Book Reviews:Smashed by Junji Ito
Though Tomie and Uzumaki didn’t get the American remake treatment of other well known J-Horror classics, Junji Ito is still widely regarded as one of the masters of the genre. Smashed is the latest collection of his horror manga to be translated and released in the US.
The opening story is about a girl who develops an eating disorder and starts waking up with blood on her face every morning. Each of the stories begins with a run of the mill premise and turns on a supernatural element. It makes for perfect little pulp stories that are all ten to fifteen pages.
The only continuity comes from three stories near the end of the book. The first starts with a haunted house that turns out to be actually abducting people and continues by going back into the past of the haunted house’s childhood. It’s parked near the end of the book, but they are unrelated enough that it would have been better to scatter them throughout the book.
The art is gorgeous. Everything from monstrous plants to hordes of spirits is drawn in intricate detail. Ito’s line work is amazingly detailed, and the shading work adds the depth. If most of your exposure to Manga has been through Shonen series, Ito doesn’t have most of the tropes then can drag down action titles. These are tightly drawn stories with a lot of economy in their storytelling.
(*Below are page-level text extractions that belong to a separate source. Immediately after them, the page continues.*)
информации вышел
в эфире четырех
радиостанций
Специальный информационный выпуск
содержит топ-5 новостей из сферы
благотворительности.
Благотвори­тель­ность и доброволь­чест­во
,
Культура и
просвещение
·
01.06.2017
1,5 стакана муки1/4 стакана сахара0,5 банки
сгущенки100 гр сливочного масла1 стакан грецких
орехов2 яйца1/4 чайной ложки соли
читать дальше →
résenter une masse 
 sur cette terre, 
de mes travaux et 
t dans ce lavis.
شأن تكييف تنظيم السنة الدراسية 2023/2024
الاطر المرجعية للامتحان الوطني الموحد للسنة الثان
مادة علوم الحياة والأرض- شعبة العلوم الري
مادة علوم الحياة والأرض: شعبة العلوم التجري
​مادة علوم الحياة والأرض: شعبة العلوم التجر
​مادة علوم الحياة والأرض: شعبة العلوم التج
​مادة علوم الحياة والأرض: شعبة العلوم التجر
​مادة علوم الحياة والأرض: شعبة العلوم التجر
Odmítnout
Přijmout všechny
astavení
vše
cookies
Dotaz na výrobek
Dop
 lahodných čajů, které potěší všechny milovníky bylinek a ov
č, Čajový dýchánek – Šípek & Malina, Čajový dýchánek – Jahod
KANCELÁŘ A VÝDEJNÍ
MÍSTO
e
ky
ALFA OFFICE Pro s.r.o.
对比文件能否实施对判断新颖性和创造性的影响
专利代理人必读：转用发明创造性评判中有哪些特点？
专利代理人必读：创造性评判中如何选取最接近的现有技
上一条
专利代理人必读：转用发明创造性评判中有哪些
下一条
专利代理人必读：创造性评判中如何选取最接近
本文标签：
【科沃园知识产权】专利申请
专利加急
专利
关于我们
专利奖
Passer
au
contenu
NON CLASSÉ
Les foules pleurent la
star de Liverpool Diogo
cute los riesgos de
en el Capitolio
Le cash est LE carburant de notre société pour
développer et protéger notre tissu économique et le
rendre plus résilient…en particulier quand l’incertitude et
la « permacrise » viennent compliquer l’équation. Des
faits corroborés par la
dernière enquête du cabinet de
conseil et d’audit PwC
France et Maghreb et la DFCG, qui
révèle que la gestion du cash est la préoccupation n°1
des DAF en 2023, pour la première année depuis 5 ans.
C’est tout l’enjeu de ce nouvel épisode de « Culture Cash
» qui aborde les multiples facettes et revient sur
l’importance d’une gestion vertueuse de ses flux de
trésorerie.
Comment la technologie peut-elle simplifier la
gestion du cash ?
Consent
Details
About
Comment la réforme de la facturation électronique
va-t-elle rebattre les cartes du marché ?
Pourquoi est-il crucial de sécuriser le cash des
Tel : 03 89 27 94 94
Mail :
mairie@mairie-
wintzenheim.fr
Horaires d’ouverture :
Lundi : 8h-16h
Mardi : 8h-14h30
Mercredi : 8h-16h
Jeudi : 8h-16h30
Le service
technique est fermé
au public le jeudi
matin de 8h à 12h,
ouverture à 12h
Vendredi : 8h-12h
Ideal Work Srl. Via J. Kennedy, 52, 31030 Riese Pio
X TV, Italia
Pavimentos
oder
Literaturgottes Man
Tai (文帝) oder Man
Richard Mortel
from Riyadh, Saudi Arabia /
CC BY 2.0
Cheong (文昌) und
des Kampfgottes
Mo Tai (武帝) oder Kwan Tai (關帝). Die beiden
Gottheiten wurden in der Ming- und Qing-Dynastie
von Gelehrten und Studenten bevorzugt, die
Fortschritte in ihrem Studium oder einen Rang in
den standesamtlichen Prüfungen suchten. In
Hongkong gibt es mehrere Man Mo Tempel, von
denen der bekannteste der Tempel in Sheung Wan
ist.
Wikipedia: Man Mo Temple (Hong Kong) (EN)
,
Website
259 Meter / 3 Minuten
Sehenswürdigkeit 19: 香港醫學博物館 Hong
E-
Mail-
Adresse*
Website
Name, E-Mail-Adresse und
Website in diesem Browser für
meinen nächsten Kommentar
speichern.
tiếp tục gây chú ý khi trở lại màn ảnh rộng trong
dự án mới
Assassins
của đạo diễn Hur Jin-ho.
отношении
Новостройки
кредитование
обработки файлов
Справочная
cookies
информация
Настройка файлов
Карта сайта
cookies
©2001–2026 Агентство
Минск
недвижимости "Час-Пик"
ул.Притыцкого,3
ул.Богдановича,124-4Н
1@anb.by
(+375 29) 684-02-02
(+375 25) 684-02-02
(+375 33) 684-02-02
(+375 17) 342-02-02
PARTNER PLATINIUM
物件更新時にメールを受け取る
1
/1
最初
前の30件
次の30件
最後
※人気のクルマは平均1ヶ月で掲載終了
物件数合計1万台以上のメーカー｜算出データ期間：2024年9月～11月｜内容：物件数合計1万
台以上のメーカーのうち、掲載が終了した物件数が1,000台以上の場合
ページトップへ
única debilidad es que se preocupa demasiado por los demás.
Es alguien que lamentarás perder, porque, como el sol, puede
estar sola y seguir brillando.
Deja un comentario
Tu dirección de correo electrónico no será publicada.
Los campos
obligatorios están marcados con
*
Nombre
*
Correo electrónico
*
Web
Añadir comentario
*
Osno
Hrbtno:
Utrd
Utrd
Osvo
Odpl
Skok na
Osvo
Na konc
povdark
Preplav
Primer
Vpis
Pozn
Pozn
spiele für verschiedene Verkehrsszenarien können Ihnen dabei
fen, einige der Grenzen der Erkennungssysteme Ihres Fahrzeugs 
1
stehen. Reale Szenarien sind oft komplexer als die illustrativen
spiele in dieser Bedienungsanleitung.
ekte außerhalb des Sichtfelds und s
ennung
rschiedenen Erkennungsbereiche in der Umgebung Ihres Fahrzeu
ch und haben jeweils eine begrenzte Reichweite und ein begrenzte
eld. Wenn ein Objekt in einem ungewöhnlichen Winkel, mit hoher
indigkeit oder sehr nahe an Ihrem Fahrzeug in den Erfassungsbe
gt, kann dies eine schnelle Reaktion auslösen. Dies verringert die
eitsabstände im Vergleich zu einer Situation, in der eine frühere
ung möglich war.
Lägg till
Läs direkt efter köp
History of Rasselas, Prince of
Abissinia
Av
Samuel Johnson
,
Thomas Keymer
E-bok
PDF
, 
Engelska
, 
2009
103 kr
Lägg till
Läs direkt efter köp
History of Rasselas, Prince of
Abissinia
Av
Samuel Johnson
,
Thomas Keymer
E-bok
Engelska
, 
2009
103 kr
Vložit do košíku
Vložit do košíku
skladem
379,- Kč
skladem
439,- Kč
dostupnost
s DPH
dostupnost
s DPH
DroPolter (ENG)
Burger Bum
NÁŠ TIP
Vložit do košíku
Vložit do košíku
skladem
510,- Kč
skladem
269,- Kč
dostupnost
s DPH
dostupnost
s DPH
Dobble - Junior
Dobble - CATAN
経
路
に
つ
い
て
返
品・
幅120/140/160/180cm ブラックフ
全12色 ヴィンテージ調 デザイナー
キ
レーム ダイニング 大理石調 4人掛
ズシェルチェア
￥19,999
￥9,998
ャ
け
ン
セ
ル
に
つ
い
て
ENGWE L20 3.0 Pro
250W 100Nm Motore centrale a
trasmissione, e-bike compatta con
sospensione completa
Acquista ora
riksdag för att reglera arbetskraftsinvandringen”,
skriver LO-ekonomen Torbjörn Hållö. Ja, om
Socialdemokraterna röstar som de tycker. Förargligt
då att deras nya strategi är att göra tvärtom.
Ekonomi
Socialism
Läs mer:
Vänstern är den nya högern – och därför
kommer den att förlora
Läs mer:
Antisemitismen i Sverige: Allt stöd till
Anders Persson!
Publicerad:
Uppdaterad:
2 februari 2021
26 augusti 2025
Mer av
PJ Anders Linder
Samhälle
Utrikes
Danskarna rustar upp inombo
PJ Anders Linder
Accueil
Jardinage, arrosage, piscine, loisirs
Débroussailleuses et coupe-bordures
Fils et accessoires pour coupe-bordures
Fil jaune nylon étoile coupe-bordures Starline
These are simple stories that work of quick twists and feel pretty pulpy in general. If you’re looking for a cerebral set of stories, this might not be the right book for you. It’s not that they are dumb, but they’re pretty straight forward: setup, introduce a supernatural element, ending. It’s formulaic, but that simplicity is part of what’s enjoyable about this anthology. It’s a breezy read, and it’s refreshing to read comics that aren’t bound into an ongoing narrative.